YOUR OBJECTIVE:
Reproduce every entry that follows word for word, but omit the images.

RECORDS TO USE:
────────────────────

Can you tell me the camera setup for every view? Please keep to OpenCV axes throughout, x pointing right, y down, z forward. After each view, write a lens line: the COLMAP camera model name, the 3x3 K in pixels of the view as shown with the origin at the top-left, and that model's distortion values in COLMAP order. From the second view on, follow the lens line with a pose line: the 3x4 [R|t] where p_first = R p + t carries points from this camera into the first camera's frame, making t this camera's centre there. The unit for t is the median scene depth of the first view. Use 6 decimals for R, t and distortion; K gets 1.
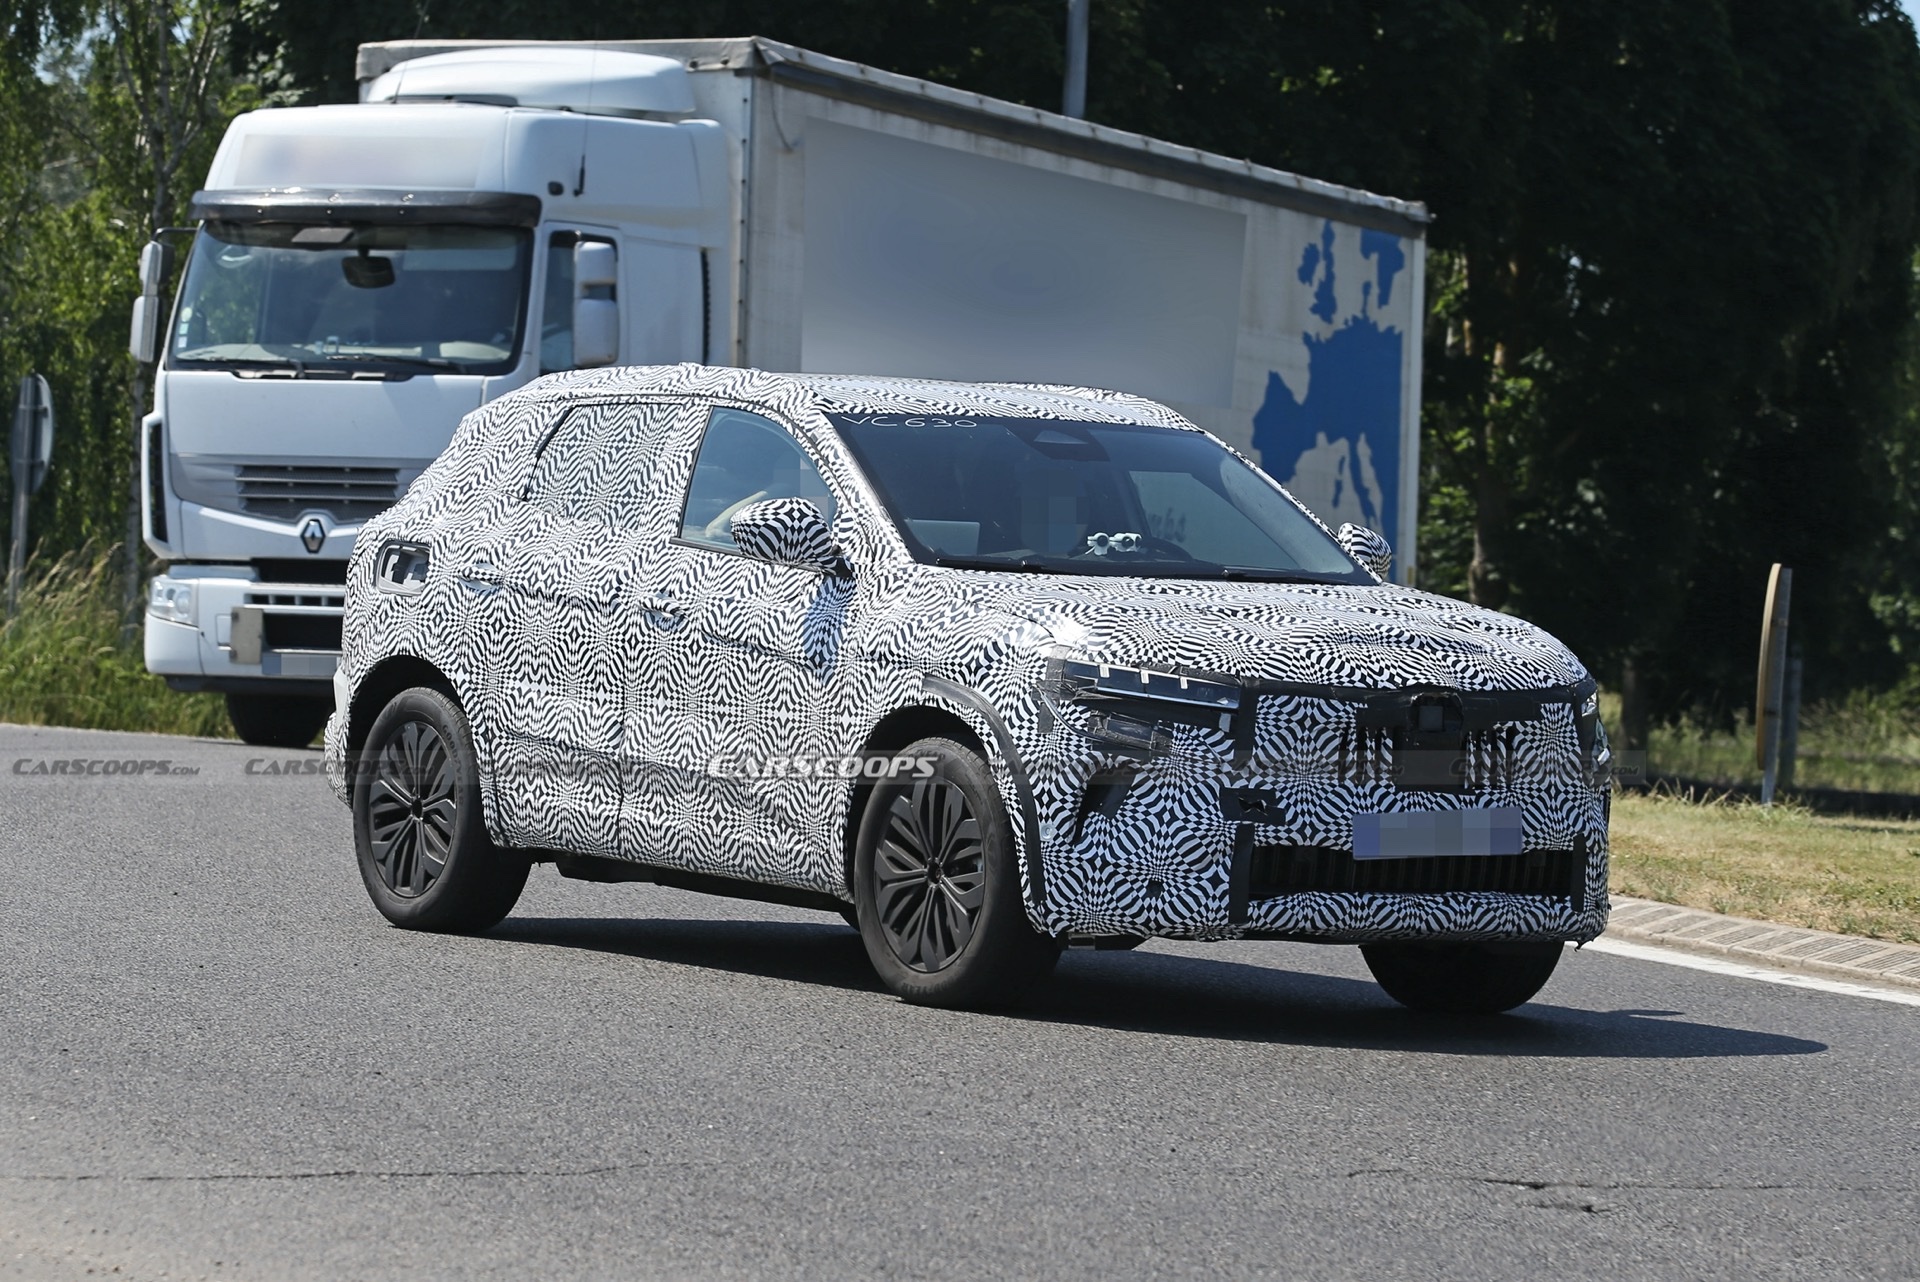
lens RADIAL K [[6725.8, 0, 960.0], [0, 6725.8, 641.0], [0, 0, 1]] dist [0.094817, 1.943542]
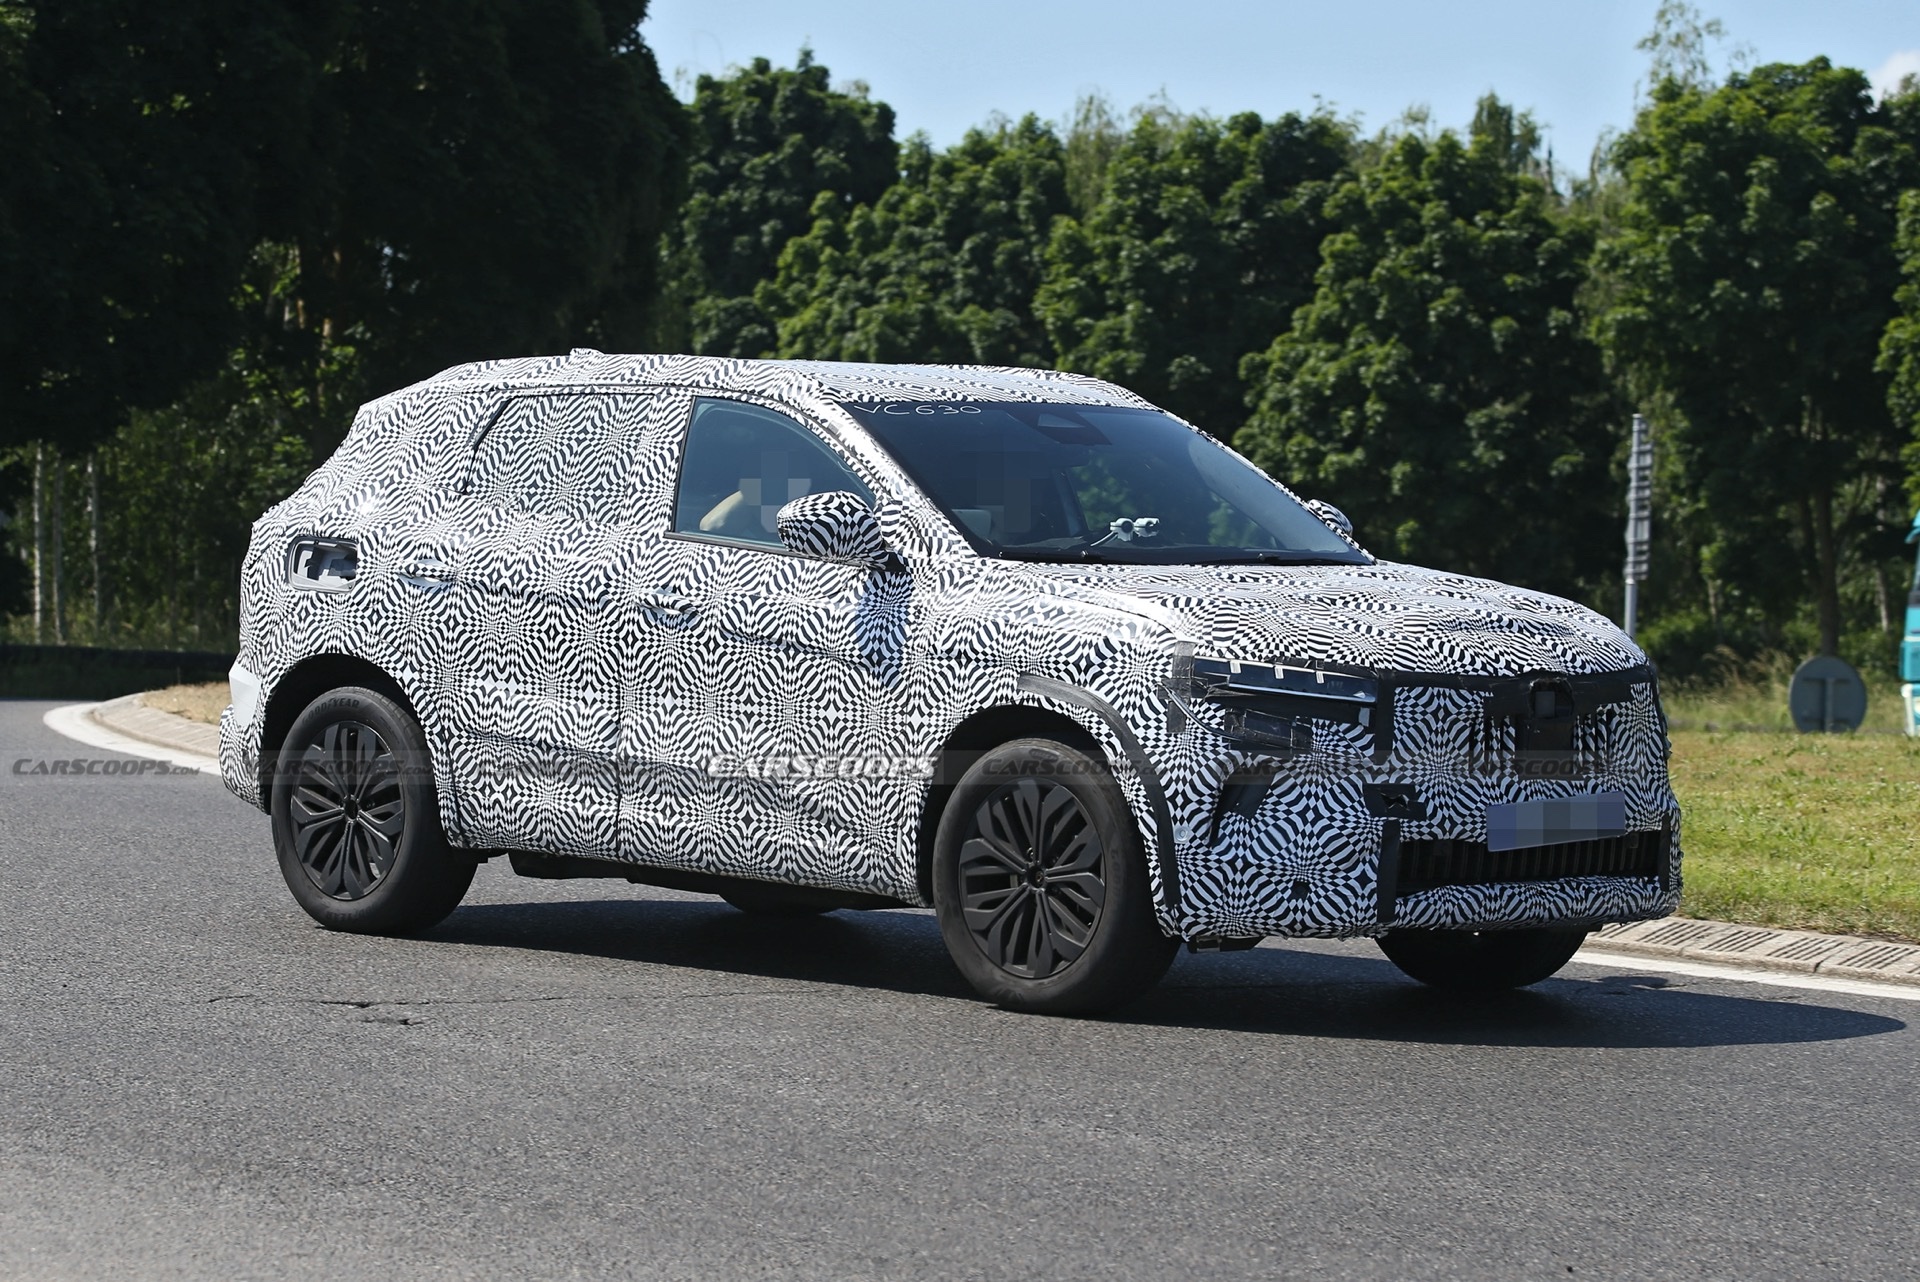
lens RADIAL K [[5572.5, 0, 960.0], [0, 5572.5, 641.0], [0, 0, 1]] dist [-0.115325, 0.032882]
pose [[0.981130, -0.028019, 0.191311, -0.167453], [0.024009, 0.999441, 0.023248, -0.018538], [-0.191855, -0.018217, 0.981254, 0.210490]]
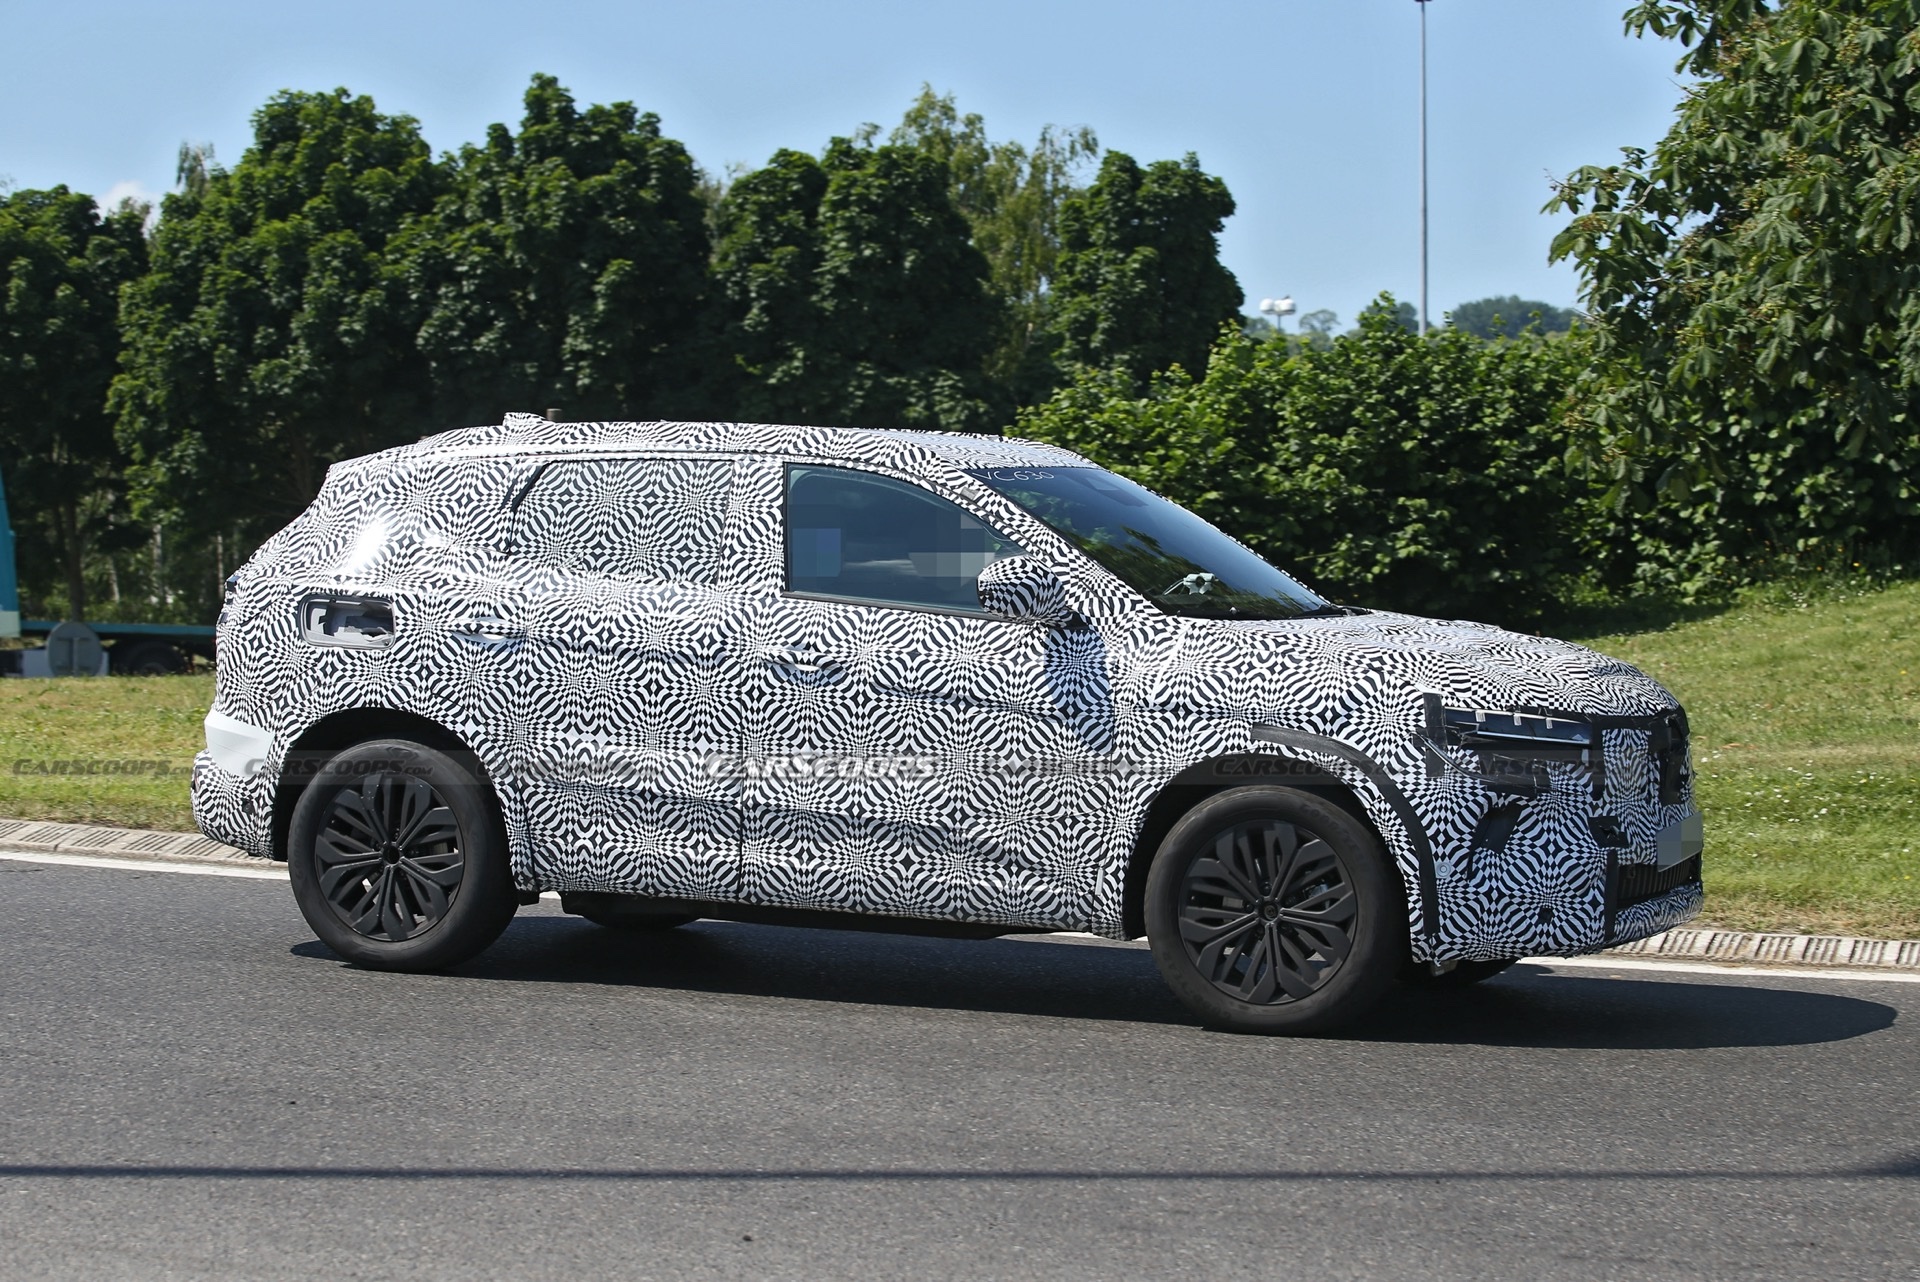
lens RADIAL K [[3984.0, 0, 962.8], [0, 3984.0, 581.8], [0, 0, 1]] dist [-0.193825, 0.037567]
pose [[0.828259, -0.036340, 0.559165, -0.390095], [0.025201, 0.999301, 0.027615, -0.035565], [-0.559778, -0.008781, 0.828596, 0.507855]]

────────────────────

TASK RESULT:
Can you tell me the camera setup for every view? Please keep to OpenCV axes throughout, x pointing right, y down, z forward. After each view, write a lens line: the COLMAP camera model name, the 3x3 K in pixels of the view as shown with the origin at the top-left, and that model's distortion values in COLMAP order. From the second view on, follow the lens line with a pose line: the 3x4 [R|t] where p_first = R p + t carries points from this camera into the first camera's frame, making t this camera's centre there. The unit for t is the median scene depth of the first view. Use 6 decimals for R, t and distortion; K gets 1.
lens RADIAL K [[6725.8, 0, 960.0], [0, 6725.8, 641.0], [0, 0, 1]] dist [0.094817, 1.943542]
lens RADIAL K [[5572.5, 0, 960.0], [0, 5572.5, 641.0], [0, 0, 1]] dist [-0.115325, 0.032882]
pose [[0.981130, -0.028019, 0.191311, -0.167453], [0.024009, 0.999441, 0.023248, -0.018538], [-0.191855, -0.018217, 0.981254, 0.210490]]
lens RADIAL K [[3984.0, 0, 962.8], [0, 3984.0, 581.8], [0, 0, 1]] dist [-0.193825, 0.037567]
pose [[0.828259, -0.036340, 0.559165, -0.390095], [0.025201, 0.999301, 0.027615, -0.035565], [-0.559778, -0.008781, 0.828596, 0.507855]]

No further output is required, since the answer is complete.